> **Page extract**
────
We meet at Park City’s Main Street, the extremely busy heart of the Sundance film festival where Mosese is screening his latest film, This Is Not a Burial, It’s a Resurrection. There is a second screening of the film later in the evening but Mosese, a veteran of international film festivals from Venice to Rotterdam, has developed a mini routine that helps keep the nerves at bay. It includes plenty of smoke breaks.

Born in Lesotho, an enclaved territory in the southern part of Africa, Mosese, 40, studied Human Resources in a South African University where he began to experiment with filmmaking. Post college, he returned to Lesotho where he made a couple of “bad films” which he is quick to admit were an important learning curve. His short film, Loss of Innocence, was presented at the Berlinale as part of the 2012 Talent Campus.

Across several films, in a career that has spanned over a decade now, Mosese has grappled with the effects of organised religion, especially as they have come to influence post-colonial African societies. For Those Whose God is Dead (2013) tracks three separate stories of lives disillusioned by their belief in a higher being. In Behemoth: Or the Game of God (2016), an itinerant preacher drags a coffin through the streets, hoping to attract more followers with his brand of manic Pentecostal warfare. He does quite the opposite. And in last year’s video essay, Mother I am Suffocating. This is my Last Film About You, the arresting opening image was the reflection of a woman, carrying a giant wooden cross and making her own penance while bystanders look on. This imagery was, for Mosese, a primer for once again interrogating the legacy of Christianity and colonialism in his home country.

His latest, This is Not a Burial, It’s a Resurrection, is Mosese’s most accessible film in a long time. Boasting a disciplined narrative, committed performances plus powerful meditations on life, death and the power of the human spirit, the film crackles with all the energy and righteousness of an auteur looking to return some agency back to the people through the power of storytelling.
────
> **Tasks to complete**
[1] List every film title named in the film article.
[2] From the rows below, copy out again the lines beginning at the one that contains "family: Melastomataceae" and stopping after the one that contains "catalogue / barcode: US 1291876".
────
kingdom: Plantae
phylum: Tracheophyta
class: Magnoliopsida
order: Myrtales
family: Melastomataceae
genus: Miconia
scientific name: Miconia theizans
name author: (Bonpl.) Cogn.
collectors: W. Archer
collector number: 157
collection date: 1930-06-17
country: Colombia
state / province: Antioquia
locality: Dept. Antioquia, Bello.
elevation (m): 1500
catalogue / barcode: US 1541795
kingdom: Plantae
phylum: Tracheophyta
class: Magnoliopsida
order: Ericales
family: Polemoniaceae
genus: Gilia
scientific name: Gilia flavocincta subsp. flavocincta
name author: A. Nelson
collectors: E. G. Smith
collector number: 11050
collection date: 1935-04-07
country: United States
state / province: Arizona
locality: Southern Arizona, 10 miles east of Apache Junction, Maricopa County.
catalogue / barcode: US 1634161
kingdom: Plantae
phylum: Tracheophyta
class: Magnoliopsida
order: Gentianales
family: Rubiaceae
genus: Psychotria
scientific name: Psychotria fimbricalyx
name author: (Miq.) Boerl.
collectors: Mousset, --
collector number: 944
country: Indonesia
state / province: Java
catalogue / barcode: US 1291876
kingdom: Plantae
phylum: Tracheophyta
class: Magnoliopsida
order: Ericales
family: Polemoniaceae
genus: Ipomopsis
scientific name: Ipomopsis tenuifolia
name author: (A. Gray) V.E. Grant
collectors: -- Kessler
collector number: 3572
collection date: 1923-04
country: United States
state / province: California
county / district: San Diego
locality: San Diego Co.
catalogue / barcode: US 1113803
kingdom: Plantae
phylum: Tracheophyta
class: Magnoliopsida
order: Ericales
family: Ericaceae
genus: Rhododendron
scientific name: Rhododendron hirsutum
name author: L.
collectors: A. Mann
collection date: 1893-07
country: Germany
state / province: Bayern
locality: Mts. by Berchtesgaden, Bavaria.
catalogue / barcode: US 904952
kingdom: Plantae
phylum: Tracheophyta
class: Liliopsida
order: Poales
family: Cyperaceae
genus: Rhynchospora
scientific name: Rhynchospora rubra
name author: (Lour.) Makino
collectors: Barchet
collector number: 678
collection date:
────
> **Task-by-task results**
[1]
This Is Not a Burial, It’s a Resurrection
Loss of Innocence
For Those Whose God is Dead
Behemoth: Or the Game of God
Mother I am Suffocating. This is my Last Film About You

[2]
family: Melastomataceae
genus: Miconia
scientific name: Miconia theizans
name author: (Bonpl.) Cogn.
collectors: W. Archer
collector number: 157
collection date: 1930-06-17
country: Colombia
state / province: Antioquia
locality: Dept. Antioquia, Bello.
elevation (m): 1500
catalogue / barcode: US 1541795
kingdom: Plantae
phylum: Tracheophyta
class: Magnoliopsida
order: Ericales
family: Polemoniaceae
genus: Gilia
scientific name: Gilia flavocincta subsp. flavocincta
name author: A. Nelson
collectors: E. G. Smith
collector number: 11050
collection date: 1935-04-07
country: United States
state / province: Arizona
locality: Southern Arizona, 10 miles east of Apache Junction, Maricopa County.
catalogue / barcode: US 1634161
kingdom: Plantae
phylum: Tracheophyta
class: Magnoliopsida
order: Gentianales
family: Rubiaceae
genus: Psychotria
scientific name: Psychotria fimbricalyx
name author: (Miq.) Boerl.
collectors: Mousset, --
collector number: 944
country: Indonesia
state / province: Java
catalogue / barcode: US 1291876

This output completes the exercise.